Thursday, May 07, 2026

The Scar as Palimpsest: Deleuze, Reclaimed Wood, and the Logic of Becoming

 


In Gilles Deleuze’s The Logic of Sense, the scar is far more than the remnant of a healed wound. It is a productive surface — a site where the event leaves its mark and new meaning is generated. The scar does not erase the past; it incorporates it, transforming the body into a living record of what has happened.

This idea has become central to my sculptural practice.

I work almost exclusively with reclaimed wood — material that already carries its own biography of growth, violence, use, abandonment and recovery. Every crack, knot, nail hole and weathered surface is a scar.
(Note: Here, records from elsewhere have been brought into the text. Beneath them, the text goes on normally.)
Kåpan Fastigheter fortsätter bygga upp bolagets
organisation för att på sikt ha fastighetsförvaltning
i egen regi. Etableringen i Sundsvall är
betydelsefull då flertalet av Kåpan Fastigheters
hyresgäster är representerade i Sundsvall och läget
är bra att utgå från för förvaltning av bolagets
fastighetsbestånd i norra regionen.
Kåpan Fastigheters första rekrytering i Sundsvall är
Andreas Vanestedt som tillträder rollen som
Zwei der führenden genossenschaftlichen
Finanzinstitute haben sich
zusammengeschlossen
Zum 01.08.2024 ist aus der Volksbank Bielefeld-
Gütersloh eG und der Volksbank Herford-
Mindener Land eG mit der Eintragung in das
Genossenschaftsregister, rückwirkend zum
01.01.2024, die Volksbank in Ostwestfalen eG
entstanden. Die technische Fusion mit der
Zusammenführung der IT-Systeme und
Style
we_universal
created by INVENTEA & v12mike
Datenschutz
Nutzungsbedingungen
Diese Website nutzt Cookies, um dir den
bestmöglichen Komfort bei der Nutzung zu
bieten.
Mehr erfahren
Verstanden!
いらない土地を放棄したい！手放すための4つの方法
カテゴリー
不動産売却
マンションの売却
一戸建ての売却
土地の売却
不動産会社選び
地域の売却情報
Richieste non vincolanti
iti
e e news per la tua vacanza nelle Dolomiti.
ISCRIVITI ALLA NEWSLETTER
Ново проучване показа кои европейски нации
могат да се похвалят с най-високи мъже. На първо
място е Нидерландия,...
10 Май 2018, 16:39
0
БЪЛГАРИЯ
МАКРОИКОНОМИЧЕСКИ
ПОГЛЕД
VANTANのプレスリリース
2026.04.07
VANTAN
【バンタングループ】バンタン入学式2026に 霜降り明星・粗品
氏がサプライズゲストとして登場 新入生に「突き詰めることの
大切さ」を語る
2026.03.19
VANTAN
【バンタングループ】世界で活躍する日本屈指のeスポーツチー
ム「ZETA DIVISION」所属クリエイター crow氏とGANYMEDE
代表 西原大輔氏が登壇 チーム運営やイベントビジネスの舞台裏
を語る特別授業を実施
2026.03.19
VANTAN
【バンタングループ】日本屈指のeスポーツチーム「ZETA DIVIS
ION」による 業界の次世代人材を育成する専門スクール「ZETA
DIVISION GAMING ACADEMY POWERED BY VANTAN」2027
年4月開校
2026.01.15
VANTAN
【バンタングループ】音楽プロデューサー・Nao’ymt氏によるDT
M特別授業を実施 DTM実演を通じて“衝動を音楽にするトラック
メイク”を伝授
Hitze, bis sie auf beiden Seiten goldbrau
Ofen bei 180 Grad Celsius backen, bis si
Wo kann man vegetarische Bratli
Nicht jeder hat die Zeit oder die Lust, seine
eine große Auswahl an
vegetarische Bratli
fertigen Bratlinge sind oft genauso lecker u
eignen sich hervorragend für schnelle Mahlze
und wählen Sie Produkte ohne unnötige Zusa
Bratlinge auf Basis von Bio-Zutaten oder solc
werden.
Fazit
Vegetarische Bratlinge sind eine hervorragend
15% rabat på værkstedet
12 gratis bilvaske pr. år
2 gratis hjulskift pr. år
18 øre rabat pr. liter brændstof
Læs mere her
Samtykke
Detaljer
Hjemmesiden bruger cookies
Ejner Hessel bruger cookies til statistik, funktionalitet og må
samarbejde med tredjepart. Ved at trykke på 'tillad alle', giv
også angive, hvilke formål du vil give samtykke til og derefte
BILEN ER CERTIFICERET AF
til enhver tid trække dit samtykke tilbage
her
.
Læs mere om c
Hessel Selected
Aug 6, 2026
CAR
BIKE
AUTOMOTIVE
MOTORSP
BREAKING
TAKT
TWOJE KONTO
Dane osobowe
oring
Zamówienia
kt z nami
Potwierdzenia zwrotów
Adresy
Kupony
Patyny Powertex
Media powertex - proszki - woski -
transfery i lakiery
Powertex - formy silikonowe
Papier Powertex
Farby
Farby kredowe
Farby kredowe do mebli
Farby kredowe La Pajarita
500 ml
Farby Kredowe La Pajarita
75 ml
Rather than hiding these traces, I allow them to remain visible, even to become protagonists. Through carving, assembling and painting, I turn these fragments into human figures that speak of fragility, memory and reinvention.

The series Nazareno is perhaps the clearest example. Begun in 2018 as a hybrid between the traditional penitent and Marilyn Monroe’s iconic subway scene, the work was interrupted by a deep personal crisis. For years it remained unfinished in the studio — a body suspended in time. When I returned to it years later, I did not attempt to restore it to an imagined “original” state. Instead, I worked with its scars. The cracks, changes in tone and signs of neglect became integral to the final piece.

In this way, the sculpture becomes a true palimpsest: a body that carries multiple temporal layers simultaneously. The wood’s own history dialogues with my interventions, creating figures that are simultaneously broken and resilient, wounded and reborn.

Deleuze teaches us that sense is produced on the surface, not hidden beneath it. My sculptures attempt to make that surface visible — raw, honest, and profoundly human.